Sabyasachi Panda, a top leader of the Communist Party of India (Maoist), in an interview to a group of journalists (including this correspondent), claimed that his outfit had killed the swami because he was forcibly converting both tribals and Christians into Hinduism.

Panda, who blamed the VHP and its allies for fanning communalism by spreading misinformation that militant Christians had killed the Swami, also accused Chief Minister Patnaik of allowing riots to spread in the district. Communal violence spread to most areas of Kandhamal only because the State government allowed the VHP to take the body of the swami in a procession covering many areas in the district, Panda said.

Meanwhile, the Crime Branch of the State police has arrested three Maoists for alleged involvement in the killing of the swami. However, the Sangh Parivar is not in a mood to accept the fact that the swami was killed by Maoists.

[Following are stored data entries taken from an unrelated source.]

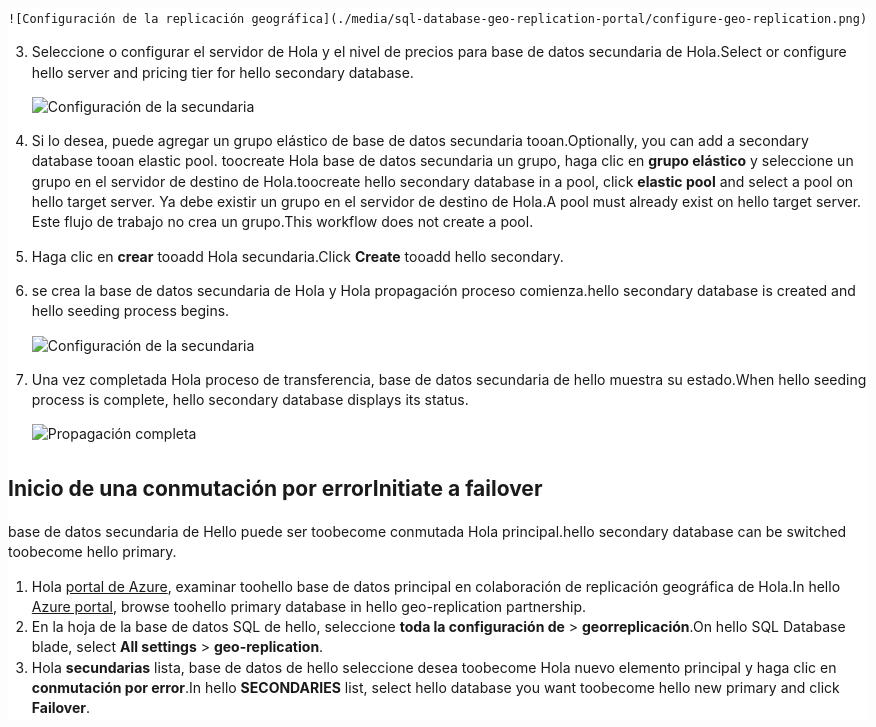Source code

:     ![Configuración de la replicación geográfica](./media/sql-database-geo-replication-portal/configure-geo-replication.png)
3. <span data-ttu-id="1b41c-121">Seleccione o configurar el servidor de Hola y el nivel de precios para base de datos secundaria de Hola.</span><span class="sxs-lookup"><span data-stu-id="1b41c-121">Select or configure hello server and pricing tier for hello secondary database.</span></span>
   
    ![Configuración de la secundaria](./media/sql-database-geo-replication-portal/create-secondary.png)
4. <span data-ttu-id="1b41c-123">Si lo desea, puede agregar un grupo elástico de base de datos secundaria tooan.</span><span class="sxs-lookup"><span data-stu-id="1b41c-123">Optionally, you can add a secondary database tooan elastic pool.</span></span> <span data-ttu-id="1b41c-124">toocreate Hola base de datos secundaria un grupo, haga clic en **grupo elástico** y seleccione un grupo en el servidor de destino de Hola.</span><span class="sxs-lookup"><span data-stu-id="1b41c-124">toocreate hello secondary database in a pool, click **elastic pool** and select a pool on hello target server.</span></span> <span data-ttu-id="1b41c-125">Ya debe existir un grupo en el servidor de destino de Hola.</span><span class="sxs-lookup"><span data-stu-id="1b41c-125">A pool must already exist on hello target server.</span></span> <span data-ttu-id="1b41c-126">Este flujo de trabajo no crea un grupo.</span><span class="sxs-lookup"><span data-stu-id="1b41c-126">This workflow does not create a pool.</span></span>
5. <span data-ttu-id="1b41c-127">Haga clic en **crear** tooadd Hola secundaria.</span><span class="sxs-lookup"><span data-stu-id="1b41c-127">Click **Create** tooadd hello secondary.</span></span>
6. <span data-ttu-id="1b41c-128">se crea la base de datos secundaria de Hola y Hola propagación proceso comienza.</span><span class="sxs-lookup"><span data-stu-id="1b41c-128">hello secondary database is created and hello seeding process begins.</span></span>
   
    ![Configuración de la secundaria](./media/sql-database-geo-replication-portal/seeding0.png)
7. <span data-ttu-id="1b41c-130">Una vez completada Hola proceso de transferencia, base de datos secundaria de hello muestra su estado.</span><span class="sxs-lookup"><span data-stu-id="1b41c-130">When hello seeding process is complete, hello secondary database displays its status.</span></span>
   
    ![Propagación completa](./media/sql-database-geo-replication-portal/seeding-complete.png)

## <a name="initiate-a-failover"></a><span data-ttu-id="1b41c-132">Inicio de una conmutación por error</span><span class="sxs-lookup"><span data-stu-id="1b41c-132">Initiate a failover</span></span>

<span data-ttu-id="1b41c-133">base de datos secundaria de Hello puede ser toobecome conmutada Hola principal.</span><span class="sxs-lookup"><span data-stu-id="1b41c-133">hello secondary database can be switched toobecome hello primary.</span></span>  

1. <span data-ttu-id="1b41c-134">Hola [portal de Azure](http://portal.azure.com), examinar toohello base de datos principal en colaboración de replicación geográfica de Hola.</span><span class="sxs-lookup"><span data-stu-id="1b41c-134">In hello [Azure portal](http://portal.azure.com), browse toohello primary database in hello geo-replication partnership.</span></span>
2. <span data-ttu-id="1b41c-135">En la hoja de la base de datos SQL de hello, seleccione **toda la configuración de** > **georreplicación**.</span><span class="sxs-lookup"><span data-stu-id="1b41c-135">On hello SQL Database blade, select **All settings** > **geo-replication**.</span></span>
3. <span data-ttu-id="1b41c-136">Hola **secundarias** lista, base de datos de hello seleccione desea toobecome Hola nuevo elemento principal y haga clic en **conmutación por error**.</span><span class="sxs-lookup"><span data-stu-id="1b41c-136">In hello **SECONDARIES** list, select hello database you want toobecome hello new primary and click **Failover**.</span></span>
   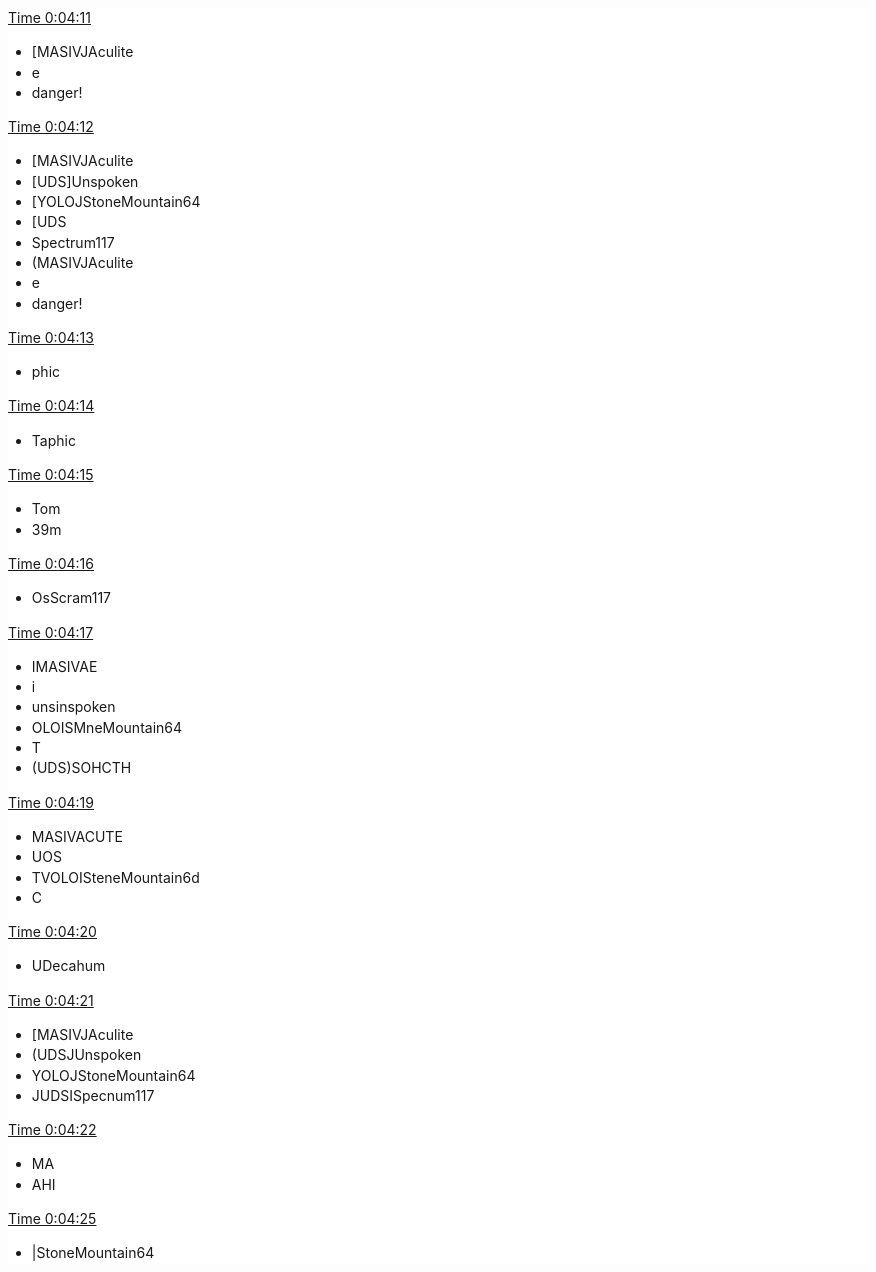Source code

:  [Time 0:04:11](https://youtu.be/WPgpVsLPTgw?t=246) 
- [MASIVJAculite 
- e 
- danger! 

 [Time 0:04:12](https://youtu.be/WPgpVsLPTgw?t=247) 
- [MASIVJAculite 
- [UDS]Unspoken 
- [YOLOJStoneMountain64 
- [UDS 
- Spectrum117 
- (MASIVJAculite 
- e 
- danger! 

 [Time 0:04:13](https://youtu.be/WPgpVsLPTgw?t=248) 
- phic 

 [Time 0:04:14](https://youtu.be/WPgpVsLPTgw?t=249) 
- Taphic 

 [Time 0:04:15](https://youtu.be/WPgpVsLPTgw?t=250) 
- Tom 
- 39m 

 [Time 0:04:16](https://youtu.be/WPgpVsLPTgw?t=251) 
- OsScram117 

 [Time 0:04:17](https://youtu.be/WPgpVsLPTgw?t=252) 
- IMASIVAE 
- i 
- unsinspoken 
- OLOISMneMountain64 
- T 
- (UDS)SOHCTH 

 [Time 0:04:19](https://youtu.be/WPgpVsLPTgw?t=254) 
- MASIVACUTE 
- UOS 
- TVOLOISteneMountain6d 
- C 

 [Time 0:04:20](https://youtu.be/WPgpVsLPTgw?t=255) 
- UDecahum 

 [Time 0:04:21](https://youtu.be/WPgpVsLPTgw?t=256) 
- [MASIVJAculite 
- (UDSJUnspoken 
- YOLOJStoneMountain64 
- JUDSISpecnum117 

 [Time 0:04:22](https://youtu.be/WPgpVsLPTgw?t=257) 
- MA 
- AHI 

 [Time 0:04:25](https://youtu.be/WPgpVsLPTgw?t=260) 
- |StoneMountain64 
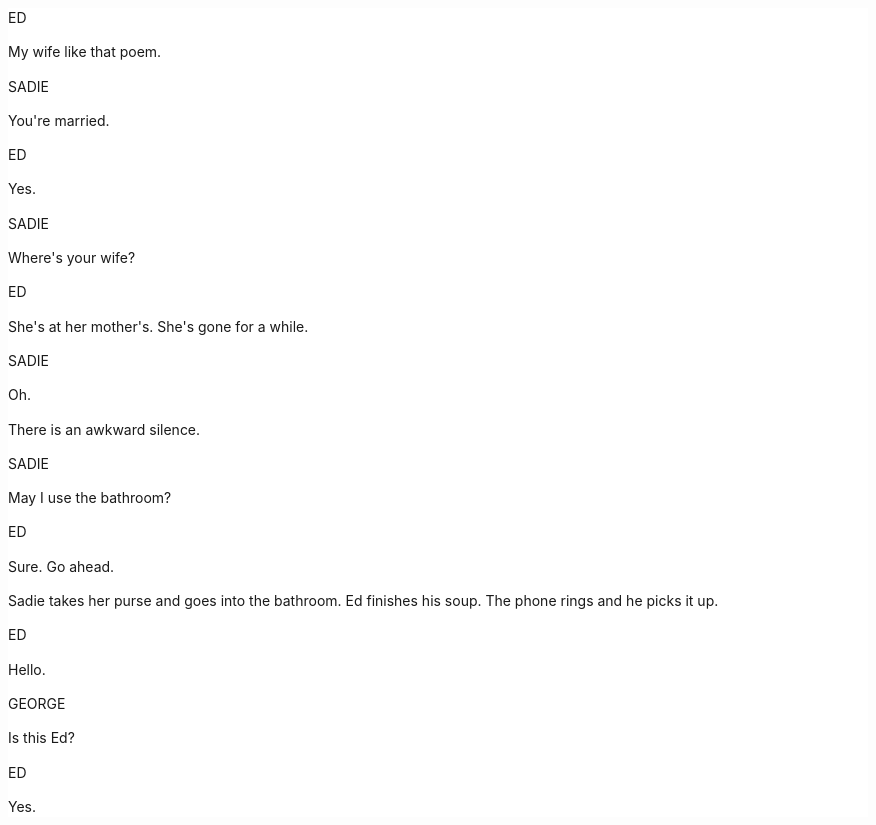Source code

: 
ED


My wife like that poem.


SADIE


You're married.


ED


Yes.


SADIE


Where's your wife?


ED


She's at her mother's.  She's gone for a while.


SADIE


Oh.


There is an awkward silence.


SADIE


May I use the bathroom?


ED


Sure.  Go ahead.


Sadie takes her purse and goes into the bathroom.  Ed finishes his soup.  The phone rings and he picks it up.


ED


Hello.


GEORGE


Is this Ed?


ED


Yes.
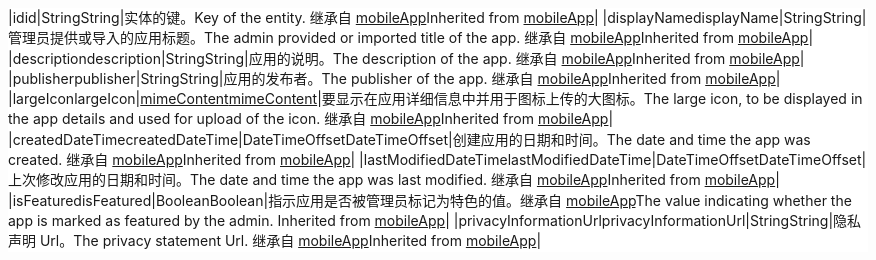 |<span data-ttu-id="d54e0-130">id</span><span class="sxs-lookup"><span data-stu-id="d54e0-130">id</span></span>|<span data-ttu-id="d54e0-131">String</span><span class="sxs-lookup"><span data-stu-id="d54e0-131">String</span></span>|<span data-ttu-id="d54e0-132">实体的键。</span><span class="sxs-lookup"><span data-stu-id="d54e0-132">Key of the entity.</span></span> <span data-ttu-id="d54e0-133">继承自 [mobileApp](../resources/intune-apps-mobileapp.md)</span><span class="sxs-lookup"><span data-stu-id="d54e0-133">Inherited from [mobileApp](../resources/intune-apps-mobileapp.md)</span></span>|
|<span data-ttu-id="d54e0-134">displayName</span><span class="sxs-lookup"><span data-stu-id="d54e0-134">displayName</span></span>|<span data-ttu-id="d54e0-135">String</span><span class="sxs-lookup"><span data-stu-id="d54e0-135">String</span></span>|<span data-ttu-id="d54e0-136">管理员提供或导入的应用标题。</span><span class="sxs-lookup"><span data-stu-id="d54e0-136">The admin provided or imported title of the app.</span></span> <span data-ttu-id="d54e0-137">继承自 [mobileApp](../resources/intune-apps-mobileapp.md)</span><span class="sxs-lookup"><span data-stu-id="d54e0-137">Inherited from [mobileApp](../resources/intune-apps-mobileapp.md)</span></span>|
|<span data-ttu-id="d54e0-138">description</span><span class="sxs-lookup"><span data-stu-id="d54e0-138">description</span></span>|<span data-ttu-id="d54e0-139">String</span><span class="sxs-lookup"><span data-stu-id="d54e0-139">String</span></span>|<span data-ttu-id="d54e0-140">应用的说明。</span><span class="sxs-lookup"><span data-stu-id="d54e0-140">The description of the app.</span></span> <span data-ttu-id="d54e0-141">继承自 [mobileApp](../resources/intune-apps-mobileapp.md)</span><span class="sxs-lookup"><span data-stu-id="d54e0-141">Inherited from [mobileApp](../resources/intune-apps-mobileapp.md)</span></span>|
|<span data-ttu-id="d54e0-142">publisher</span><span class="sxs-lookup"><span data-stu-id="d54e0-142">publisher</span></span>|<span data-ttu-id="d54e0-143">String</span><span class="sxs-lookup"><span data-stu-id="d54e0-143">String</span></span>|<span data-ttu-id="d54e0-144">应用的发布者。</span><span class="sxs-lookup"><span data-stu-id="d54e0-144">The publisher of the app.</span></span> <span data-ttu-id="d54e0-145">继承自 [mobileApp](../resources/intune-apps-mobileapp.md)</span><span class="sxs-lookup"><span data-stu-id="d54e0-145">Inherited from [mobileApp](../resources/intune-apps-mobileapp.md)</span></span>|
|<span data-ttu-id="d54e0-146">largeIcon</span><span class="sxs-lookup"><span data-stu-id="d54e0-146">largeIcon</span></span>|[<span data-ttu-id="d54e0-147">mimeContent</span><span class="sxs-lookup"><span data-stu-id="d54e0-147">mimeContent</span></span>](../resources/intune-shared-mimecontent.md)|<span data-ttu-id="d54e0-148">要显示在应用详细信息中并用于图标上传的大图标。</span><span class="sxs-lookup"><span data-stu-id="d54e0-148">The large icon, to be displayed in the app details and used for upload of the icon.</span></span> <span data-ttu-id="d54e0-149">继承自 [mobileApp](../resources/intune-apps-mobileapp.md)</span><span class="sxs-lookup"><span data-stu-id="d54e0-149">Inherited from [mobileApp](../resources/intune-apps-mobileapp.md)</span></span>|
|<span data-ttu-id="d54e0-150">createdDateTime</span><span class="sxs-lookup"><span data-stu-id="d54e0-150">createdDateTime</span></span>|<span data-ttu-id="d54e0-151">DateTimeOffset</span><span class="sxs-lookup"><span data-stu-id="d54e0-151">DateTimeOffset</span></span>|<span data-ttu-id="d54e0-152">创建应用的日期和时间。</span><span class="sxs-lookup"><span data-stu-id="d54e0-152">The date and time the app was created.</span></span> <span data-ttu-id="d54e0-153">继承自 [mobileApp](../resources/intune-apps-mobileapp.md)</span><span class="sxs-lookup"><span data-stu-id="d54e0-153">Inherited from [mobileApp](../resources/intune-apps-mobileapp.md)</span></span>|
|<span data-ttu-id="d54e0-154">lastModifiedDateTime</span><span class="sxs-lookup"><span data-stu-id="d54e0-154">lastModifiedDateTime</span></span>|<span data-ttu-id="d54e0-155">DateTimeOffset</span><span class="sxs-lookup"><span data-stu-id="d54e0-155">DateTimeOffset</span></span>|<span data-ttu-id="d54e0-156">上次修改应用的日期和时间。</span><span class="sxs-lookup"><span data-stu-id="d54e0-156">The date and time the app was last modified.</span></span> <span data-ttu-id="d54e0-157">继承自 [mobileApp](../resources/intune-apps-mobileapp.md)</span><span class="sxs-lookup"><span data-stu-id="d54e0-157">Inherited from [mobileApp](../resources/intune-apps-mobileapp.md)</span></span>|
|<span data-ttu-id="d54e0-158">isFeatured</span><span class="sxs-lookup"><span data-stu-id="d54e0-158">isFeatured</span></span>|<span data-ttu-id="d54e0-159">Boolean</span><span class="sxs-lookup"><span data-stu-id="d54e0-159">Boolean</span></span>|<span data-ttu-id="d54e0-160">指示应用是否被管理员标记为特色的值。继承自 [mobileApp](../resources/intune-apps-mobileapp.md)</span><span class="sxs-lookup"><span data-stu-id="d54e0-160">The value indicating whether the app is marked as featured by the admin. Inherited from [mobileApp](../resources/intune-apps-mobileapp.md)</span></span>|
|<span data-ttu-id="d54e0-161">privacyInformationUrl</span><span class="sxs-lookup"><span data-stu-id="d54e0-161">privacyInformationUrl</span></span>|<span data-ttu-id="d54e0-162">String</span><span class="sxs-lookup"><span data-stu-id="d54e0-162">String</span></span>|<span data-ttu-id="d54e0-163">隐私声明 Url。</span><span class="sxs-lookup"><span data-stu-id="d54e0-163">The privacy statement Url.</span></span> <span data-ttu-id="d54e0-164">继承自 [mobileApp](../resources/intune-apps-mobileapp.md)</span><span class="sxs-lookup"><span data-stu-id="d54e0-164">Inherited from [mobileApp](../resources/intune-apps-mobileapp.md)</span></span>|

The violence has been controlled to a great extent in Kandhamal after the arrest of some local leaders of the VHP, the RSS, the Bajrang Dal and the Bharatiya Janata Party (BJP). The arrests were made more than a month after the violence in the district, when the Centre kept pressuring the State government to take strong measures to contain the violence. On the other hand, the rioters have started attacking the State police and the Central Reserve Police Force (CRPF) personnel. These attacks began in protest against the arrest of those who were allegedly involved in the communal violence, which claimed over 40 lives and left thousands of houses destroyed. A constable of the State police was shot dead in a mob attack on the Gochhapada police station. A CRPF jawan was hacked to death later.

More than 600 rioters have been arrested in Kandhamal alone, while around 400 have been booked in other districts. More arrests are likely in Kandhamal, according to the police.

The administration has been finding it difficult to cope with the situation as the Kui Samaj Samanwaya Samiti, an umbrella organisation of the Kondh tribal people, has been demanding the withdrawal of the CRPF.

Interestingly, Lambodar Kanhar, general secretary of the Samiti, is believed to have close links with the ruling Biju Janata Dal (BJD), which is headed by the Chief Minister. Kanhar, who hopes to contest the coming Assembly elections on the BJD ticket, is also trying to attract the followers and supporters of the slain swami. He organised a meeting of the Samiti at Chakapad where the swami had an ashram. Those who attended the meeting paid rich tributes to the Swami.

There is no doubt that the ruling BJD-BJP alliance is out to capitalise on the polarisation that has taken place in the State after the murder of the VHP leader. But the Chief Minister has started making bold statements in order to keep his secular credentials intact.

In an interview to a television channel, he went to the extent of terming the Bajrang Dal a fundamentalist organisation. But it is common knowledge that Naveen Patnaik cannot make a hat trick as Chief Minister if his party severs its ties with the BJP.

In his attempt to underplay the communal violence, Patnaik said that the long-standing ill feeling between the tribal people and Dalits had aggravated the situation in the district. He announced a special development package for the district to make the poor of Kandhamal happy. But with 78 per cent of the families in the district living below the poverty line, the package appears to be too small, too late.

Patnaik, who holds the Home portfolio, has handed over to the Crime Branch the investigation into the cases pertaining to the killing of the swami and to the killings, rapes, and damaging of houses, churches, prayer houses and other properties . A total of eight persons have been arrested in the case relating to the rape of a Catholic nun in the K. Nuagaon area of Kandhamal on August 25.

The Chief Minister, whose so-called clean image has suffered a severe beating in the wake of the violence, has refused to transfer any of these cases to the Central Bureau of Investigation despite demands from various quarters. More than 900 cases pertaining to the violence have been registered and the number is growing.

As the situation in Kandhamal remains volatile, only a thorough investigation of these cases and action against the guilty can help the Naveen Patnaik government regain whatever credibility it had.